Handle<int64>:h = identity(nodrop HandleArena.alloc(a, 8i64));
raw HandleArena.free(h);   // ARIA-022 fires here.

If you genuinely need to free early and nodrop does not fit (e.g. cross-scope ownership), do not import drop.npk in the file that holds the binding, and manage the lifetime by hand.

4. Destructor failure is undefined this cycle

impl:Drop:for:MyType = {
    func:drop = NIL($m MyType:self) {
        fail 1i32;   // UNDEFINED BEHAVIOUR in v0.29.x
    };
};

DROP-DEC-009. A drop method that fails has no defined semantics this cycle. The compiler does not statically reject fail inside a drop body; it just does not specify what happens. Future cycles will pick a policy (terminate the process, propagate to the enclosing failsafe, swallow silently — TBD). The four built-in NitpickXxxRaii sentinels all use pass; and so are unaffected.

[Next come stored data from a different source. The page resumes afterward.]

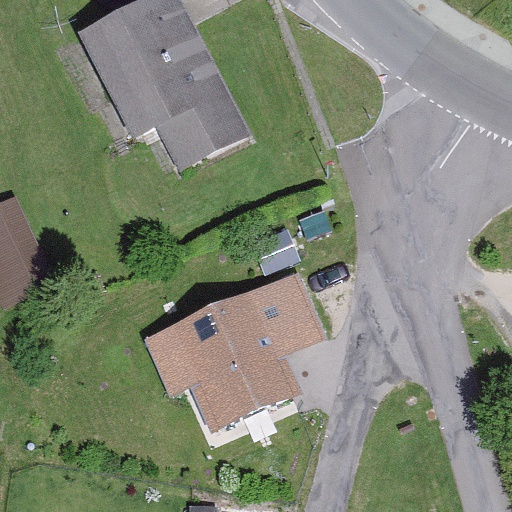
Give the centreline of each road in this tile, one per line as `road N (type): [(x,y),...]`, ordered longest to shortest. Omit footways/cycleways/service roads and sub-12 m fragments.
road 1 (residential): [(486,100),(424,166),(412,231),(484,511)]
road 2 (tertiary): [(363,0),(486,100)]
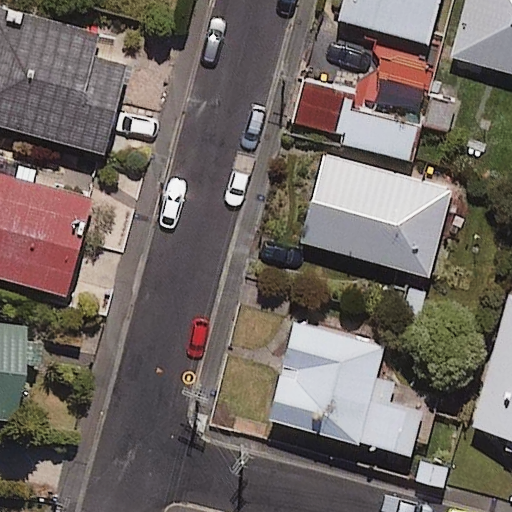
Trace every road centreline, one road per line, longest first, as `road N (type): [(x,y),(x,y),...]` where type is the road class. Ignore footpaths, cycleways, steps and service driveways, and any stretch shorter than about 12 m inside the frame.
road 1 (residential): [(137,456),(256,0)]
road 2 (residential): [(349,511),(137,456)]
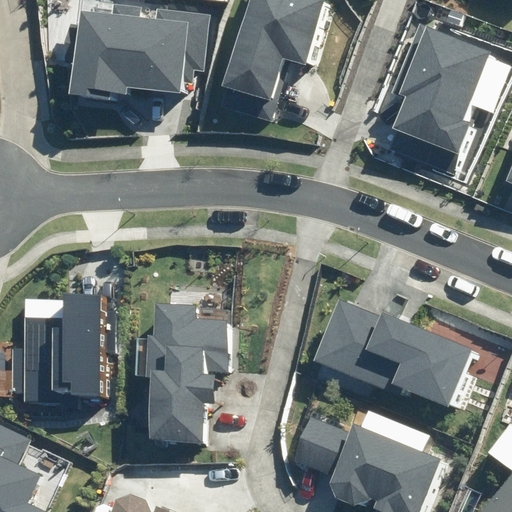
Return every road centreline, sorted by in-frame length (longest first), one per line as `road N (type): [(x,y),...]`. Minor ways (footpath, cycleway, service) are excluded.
road 1 (residential): [(0,195),(210,186),(330,201)]
road 2 (residential): [(284,511),(265,477),(268,453),(330,201)]
road 3 (residential): [(330,201),(511,277)]
road 4 (residential): [(0,7),(21,113),(0,157)]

5. Drop-during-drop is allowed but unscheduled

If a type's drop calls into another type's drop (e.g. by freeing a wild struct whose drop body in turn frees a child binding), Nitpick runs both. There is no special detection or re-entry guard — the per-thread drop stack just unwinds. This is well-defined for the v0.29.x built-in regions because their sentinel bodies do nothing user-visible; for user types, DROP-DEC-009 (above) is the relevant unconstraint.

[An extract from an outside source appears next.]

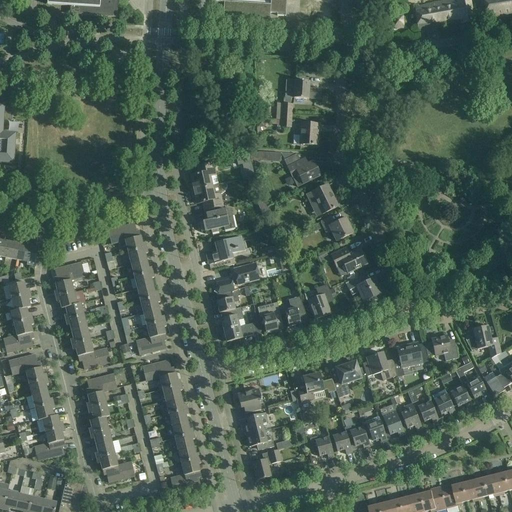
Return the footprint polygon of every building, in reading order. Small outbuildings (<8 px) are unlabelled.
[(47,0),(47,5),(70,6),(70,15),(117,18),(118,9),(116,9),(116,0),(47,0)] [(208,0),(208,2),(224,3),(223,18),(270,21),(270,14),(277,14),(277,16),(285,17),(286,0),(208,0)] [(472,13),(470,0),(451,0),(435,3),(415,8),(416,9),(418,30),(430,28),(430,25),(436,24),(436,26),(446,25),(446,23),(452,23),(453,25),(461,24),(461,25),(473,23),(472,13)] [(511,15),(511,0),(483,0),(487,20),(511,15)] [(285,17),(277,16),(276,36),(300,38),(301,20),(303,20),(302,33),(314,33),(314,21),(317,21),(318,15),(302,14),(301,18),(285,17)] [(309,82),(295,81),(294,99),(308,100),(309,99),(320,100),(321,90),(309,89),(309,82)] [(0,104),(0,163),(14,164),(16,134),(3,133),(4,104),(0,104)] [(282,104),(281,121),(291,121),(292,105),(282,104)] [(293,136),(293,145),(300,145),(317,146),(318,128),(318,125),(313,124),(309,124),(301,124),(301,135),(301,136),(293,136)] [(297,154),(284,160),(298,188),(320,177),(313,162),(302,167),(297,154)] [(238,166),(242,165),(251,163),(249,155),(241,157),(238,157),(236,158),(236,159),(238,166)] [(189,185),(191,191),(212,186),(210,177),(216,176),(213,163),(205,166),(195,168),(196,175),(191,176),(192,184),(189,185)] [(254,168),(247,170),(250,178),(256,176),(254,168)] [(191,191),(192,197),(195,197),(197,204),(203,203),(204,211),(205,210),(222,207),(223,207),(220,194),(223,194),(225,193),(227,189),(227,186),(226,183),(212,186),(191,191)] [(338,207),(327,186),(318,190),(307,195),(310,202),(314,200),(322,215),(329,211),(338,207)] [(263,199),(257,201),(259,207),(266,205),(263,199)] [(205,210),(205,211),(207,221),(203,222),(205,232),(211,230),(212,234),(219,232),(218,229),(223,228),(224,231),(235,228),(231,209),(223,211),(222,207),(205,210)] [(334,224),(331,217),(320,222),(326,233),(331,231),(336,242),(344,238),(353,234),(345,219),(334,224)] [(111,245),(125,241),(141,237),(139,232),(136,232),(134,224),(108,231),(111,245)] [(321,229),(318,224),(312,227),(314,232),(321,229)] [(0,236),(0,257),(5,258),(9,243),(4,242),(5,237),(0,236)] [(141,237),(125,241),(128,254),(146,249),(145,243),(142,244),(141,237)] [(244,251),(240,237),(215,244),(217,253),(207,255),(209,265),(225,261),(227,267),(236,265),(235,259),(232,259),(231,254),(244,251)] [(9,243),(5,258),(17,261),(21,241),(14,239),(13,243),(9,243)] [(35,267),(36,248),(27,246),(28,242),(21,241),(17,261),(27,263),(27,265),(35,267)] [(283,253),(281,246),(271,249),(273,256),(283,253)] [(128,254),(131,266),(147,262),(145,255),(148,254),(146,249),(128,254)] [(349,255),(346,249),(336,253),(331,256),(341,277),(368,265),(360,249),(349,255)] [(285,253),(278,255),(280,262),(287,260),(285,253)] [(327,254),(318,258),(322,265),(330,261),(327,254)] [(131,266),(134,278),(152,273),(151,268),(148,269),(147,262),(131,266)] [(55,285),(71,281),(85,278),(81,263),(54,270),(57,278),(54,279),(55,285)] [(223,294),(238,290),(237,286),(259,280),(255,264),(233,270),(235,278),(216,283),(219,295),(223,294)] [(134,278),(137,290),(153,286),(151,279),(154,278),(152,273),(134,278)] [(363,284),(360,277),(346,283),(352,296),(359,293),(363,302),(366,301),(382,294),(374,279),(363,284)] [(54,292),(56,298),(74,293),(71,281),(55,285),(57,292),(54,292)] [(12,299),(30,294),(29,289),(26,290),(24,283),(9,287),(12,299)] [(332,298),(327,285),(316,289),(319,297),(307,301),(309,306),(311,311),(314,320),(331,314),(326,300),(332,298)] [(137,290),(140,302),(159,297),(157,292),(155,293),(153,286),(137,290)] [(239,290),(238,290),(223,294),(224,300),(216,302),(219,314),(241,308),(235,310),(233,303),(239,302),(238,297),(240,296),(239,290)] [(65,308),(77,305),(74,293),(56,298),(57,303),(60,302),(62,309),(65,308)] [(30,294),(12,299),(15,311),(26,309),(30,308),(28,301),(31,300),(30,294)] [(140,302),(143,314),(159,310),(157,304),(160,303),(159,297),(140,302)] [(305,312),(300,298),(288,301),(291,310),(285,312),(286,318),(289,327),(300,324),(298,313),(305,312)] [(279,310),(277,303),(257,308),(260,318),(262,318),(263,323),(266,333),(273,331),(274,332),(278,331),(275,321),(281,320),(279,310)] [(64,316),(66,321),(84,316),(81,304),(77,305),(65,308),(67,315),(64,316)] [(221,320),(224,331),(239,327),(238,321),(243,320),(241,308),(219,314),(226,312),(227,318),(221,320)] [(11,312),(14,324),(32,320),(31,315),(28,315),(26,309),(15,311),(11,312)] [(143,314),(147,326),(165,322),(163,317),(161,318),(159,310),(143,314)] [(84,316),(66,321),(67,326),(70,326),(71,332),(87,328),(84,316)] [(14,324),(17,337),(32,333),(31,326),(33,325),(32,320),(14,324)] [(147,326),(150,339),(165,335),(163,328),(166,327),(165,322),(147,326)] [(239,327),(224,331),(227,343),(236,340),(248,337),(249,337),(260,334),(258,323),(239,327)] [(491,340),(487,327),(473,330),(474,337),(466,341),(466,340),(465,341),(471,352),(488,347),(490,359),(501,354),(498,338),(491,340)] [(87,328),(71,332),(73,339),(71,340),(72,345),(90,340),(87,328)] [(32,333),(17,337),(3,340),(7,354),(33,347),(31,339),(34,339),(32,333)] [(165,335),(150,339),(136,342),(139,356),(156,352),(166,349),(164,341),(167,341),(165,335)] [(449,346),(447,336),(431,340),(432,343),(425,344),(427,356),(435,355),(435,357),(443,355),(445,362),(458,359),(457,355),(457,354),(455,344),(449,346)] [(76,350),(78,357),(93,353),(90,340),(72,345),(73,351),(76,350)] [(420,353),(418,343),(396,348),(399,358),(401,369),(422,364),(420,353)] [(128,345),(121,346),(122,353),(129,352),(128,345)] [(107,349),(93,353),(78,357),(79,363),(82,362),(84,370),(110,363),(107,349)] [(380,373),(383,381),(397,377),(393,360),(392,360),(393,363),(386,365),(385,363),(386,362),(385,362),(382,353),(367,358),(368,362),(362,364),(363,367),(367,377),(380,373)] [(12,376),(26,372),(41,369),(40,363),(37,363),(35,355),(25,358),(9,362),(12,376)] [(146,382),(160,378),(175,374),(174,369),(171,369),(169,361),(142,368),(146,382)] [(503,379),(508,386),(511,383),(511,362),(511,363),(503,368),(498,371),(503,379)] [(332,380),(338,399),(350,395),(347,383),(367,377),(363,367),(358,369),(356,363),(336,369),(338,377),(332,380)] [(467,385),(474,400),(481,396),(483,400),(489,398),(479,379),(470,384),(469,384),(463,374),(473,369),(470,363),(455,371),(463,387),(467,385)] [(486,371),(482,364),(477,367),(481,374),(486,371)] [(419,369),(421,380),(430,378),(427,367),(419,369)] [(41,369),(26,372),(29,385),(47,380),(46,375),(43,375),(41,369)] [(486,384),(495,397),(504,391),(503,389),(508,386),(503,379),(498,371),(493,375),(495,378),(486,384)] [(175,374),(160,378),(163,391),(181,386),(180,380),(177,381),(175,374)] [(297,401),(303,426),(315,423),(309,401),(314,400),(312,394),(324,391),(319,374),(303,378),(306,389),(298,391),(300,400),(297,401)] [(88,397),(103,393),(117,389),(113,375),(87,382),(89,390),(86,391),(88,397)] [(449,375),(440,378),(442,384),(451,381),(449,375)] [(47,380),(29,385),(32,397),(47,393),(46,386),(48,385),(47,380)] [(163,391),(166,403),(181,399),(179,392),(182,391),(181,386),(163,391)] [(453,399),(458,408),(464,404),(467,409),(472,406),(468,397),(463,387),(450,393),(453,399)] [(407,392),(412,404),(418,402),(415,397),(420,395),(418,388),(407,392)] [(244,408),(245,414),(261,411),(259,404),(262,403),(261,401),(262,401),(261,398),(259,389),(237,395),(239,403),(241,409),(244,408)] [(445,390),(432,396),(441,415),(448,412),(450,417),(456,414),(445,390)] [(32,397),(35,409),(53,404),(52,399),(49,400),(47,393),(32,397)] [(103,393),(88,397),(89,403),(87,404),(88,409),(106,405),(103,393)] [(400,404),(398,397),(391,399),(393,406),(400,404)] [(166,403),(169,415),(187,410),(186,405),(183,406),(181,399),(166,403)] [(439,421),(430,402),(417,408),(424,423),(431,419),(433,424),(439,421)] [(38,421),(42,420),(53,417),(52,410),(55,410),(53,404),(35,409),(38,421)] [(412,404),(403,408),(405,413),(401,414),(403,420),(407,429),(414,426),(416,431),(422,429),(412,404)] [(106,405),(88,409),(89,414),(92,414),(94,420),(105,418),(109,417),(106,405)] [(187,410),(169,415),(172,427),(187,423),(186,416),(188,415),(187,410)] [(397,433),(399,437),(404,435),(395,411),(382,416),(386,426),(388,432),(384,433),(387,442),(391,440),(390,436),(397,433)] [(243,425),(246,436),(264,432),(262,426),(268,424),(265,413),(262,414),(245,419),(247,424),(243,425)] [(42,420),(45,432),(63,428),(62,423),(59,423),(57,416),(53,417),(42,420)] [(374,446),(372,442),(380,439),(381,444),(387,442),(378,417),(365,422),(371,439),(367,440),(370,448),(374,446)] [(105,418),(94,420),(90,421),(92,429),(89,429),(90,435),(108,430),(105,418)] [(187,423),(172,427),(175,439),(193,434),(192,429),(189,430),(187,423)] [(344,429),(348,440),(352,439),(355,447),(362,445),(364,450),(370,448),(366,438),(363,428),(356,430),(355,426),(344,429)] [(63,428),(45,432),(48,444),(64,440),(62,434),(65,433),(63,428)] [(352,453),(348,440),(344,429),(346,433),(332,437),(334,443),(337,452),(345,450),(346,455),(352,453)] [(96,446),(111,442),(108,430),(90,435),(92,440),(94,439),(96,446)] [(265,438),(264,432),(246,436),(249,448),(260,445),(261,451),(274,447),(271,436),(265,438)] [(193,434),(175,439),(178,451),(193,447),(192,440),(195,440),(193,434)] [(334,458),(333,455),(328,438),(320,440),(319,437),(309,439),(314,455),(318,453),(319,457),(327,455),(328,460),(334,458)] [(64,440),(48,444),(34,448),(38,462),(64,455),(62,447),(65,446),(64,440)] [(278,451),(290,447),(289,441),(276,445),(278,451)] [(96,459),(114,454),(111,442),(96,446),(98,453),(95,454),(96,459)] [(178,451),(181,463),(199,459),(198,454),(195,455),(193,447),(178,451)] [(281,462),(278,451),(262,455),(263,461),(253,463),(257,481),(271,477),(268,466),(281,462)] [(114,454),(96,459),(98,464),(100,464),(102,470),(117,466),(114,454)] [(199,459),(181,463),(184,476),(200,472),(198,465),(201,464),(199,459)] [(131,463),(117,466),(102,470),(104,476),(106,475),(108,484),(135,477),(131,463)] [(201,478),(200,472),(184,476),(170,479),(174,493),(200,486),(198,478),(201,478)] [(509,491),(509,489),(505,474),(495,476),(499,494),(500,496),(505,495),(504,492),(509,491)] [(488,495),(489,496),(494,495),(494,497),(500,496),(499,494),(495,476),(494,476),(484,479),(488,495)] [(57,479),(50,477),(48,486),(55,488),(57,479)] [(488,495),(484,479),(474,481),(478,500),(479,501),(484,500),(483,498),(489,496),(488,495)] [(83,484),(66,481),(58,511),(78,511),(81,503),(76,502),(77,494),(80,495),(83,484)] [(478,500),(474,481),(463,484),(468,500),(468,502),(473,500),(473,502),(479,501),(478,500)] [(0,509),(4,510),(8,492),(9,487),(0,484),(0,509)] [(468,500),(463,484),(453,487),(457,505),(458,506),(458,507),(463,506),(462,503),(468,502),(468,500)] [(458,506),(457,505),(453,487),(452,485),(442,488),(441,488),(447,508),(447,509),(458,506)] [(447,509),(447,508),(441,488),(431,490),(431,492),(432,492),(436,511),(437,511),(447,509)] [(8,492),(4,510),(8,511),(9,509),(16,511),(20,495),(8,492)] [(434,511),(437,511),(436,511),(432,492),(431,492),(421,495),(425,511),(431,510),(431,511),(434,511)] [(28,511),(32,498),(20,495),(16,511),(22,511),(28,511)] [(413,511),(423,511),(425,511),(421,495),(410,497),(413,511)] [(413,511),(410,497),(400,500),(402,511),(413,511)] [(41,511),(44,501),(32,498),(28,511),(41,511)] [(402,511),(400,500),(390,503),(391,511),(402,511)] [(54,511),(57,503),(44,501),(41,511),(54,511)] [(379,505),(380,511),(391,511),(390,503),(379,505)]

6. main cannot use pass or fail

Nitpick's main is exit-code-only: pass and fail inside main are rejected by sema. To exercise the early-exit drop paths, write a helper function and call it from main:

func:do_work = int32() {
    wildx int8->:p = wildx_alloc(16i64);
    pass 0i32;          // drops fire here
};

func:main = int32() {
    Result<int32>:r = do_work();
    if (r.is_error) { exit 1; }
    exit 0;
};

The check r.is_error is a bool — compare directly, not r.is_error != 0i8.

7. return v; of a bare identifier is rejected

func:make = wildx int8->() {
    wildx int8->:p = wildx_alloc(64i64);
    return p;   // ERROR — "'return' cannot return a bare value"
};

Inside fallible functions, return requires an explicit Result{val: ..., err: ..., is_error: ...} literal. To return an owned value with move semantics, use pass v; instead.

This is a Nitpick syntax rule, not a Drop rule, but it bites people writing factory functions. The good news: pass v; does the right thing.

8. The Jit_compile_* recipe (the forcing-function gotcha)

When you add a new region to Drop, the very first thing to re-run is bug_tests_v0296. The Jit_compile_add_i32 helper in stdlib/jit.npk does pass page; where page is a wildx RAII binding. If the new region change breaks bare-identifier move semantics (DROP-DEC-004) — even indirectly — every JIT smoke test will UAF.

This came up live in v0.29.7: drops on pass were wired before move semantics were threaded through, and every JIT test crashed with exit 139. The fix was to thread moved_var_name through emitDropsForScope.

9. The gc region has no Drop

There is no impl:Drop for gc T:x = ... bindings. The GC owns those values; you free them by dropping the last reference and letting the collector reap. Importing drop.npk has no effect on gc bindings.

10. Region recognizer keys on the initializer shape

The recognizer for each region looks at the RHS of the binding, not just the type:

This is by design: the recognizer needs to know who allocated the resource. A function-returned wildx page has already had its drop transferred via DROP-DEC-004; auto-dropping at the callee's binding would double-free. The trade-off is that you sometimes need to rebind via a recognizable pattern, or accept explicit free for that binding.

11. The trait name must be Drop

impl:Cleanup:for:T = { /* ... */ };   // not Drop — registered as a regular trait

Only impl:Drop:for:T flips Drop semantics. The check is a literal string match in sema.

12. v0.29.x is opt-in everywhere or nothing

There is no per-file or per-binding use "drop.npk" scope distinction — the import flips compile-unit-wide flags. If you mix a file that imports drop.npk with a file that does not in the same program, both files get drops if any one of them imports. This is a v0.29.x limitation; future cycles may make the flags per-file.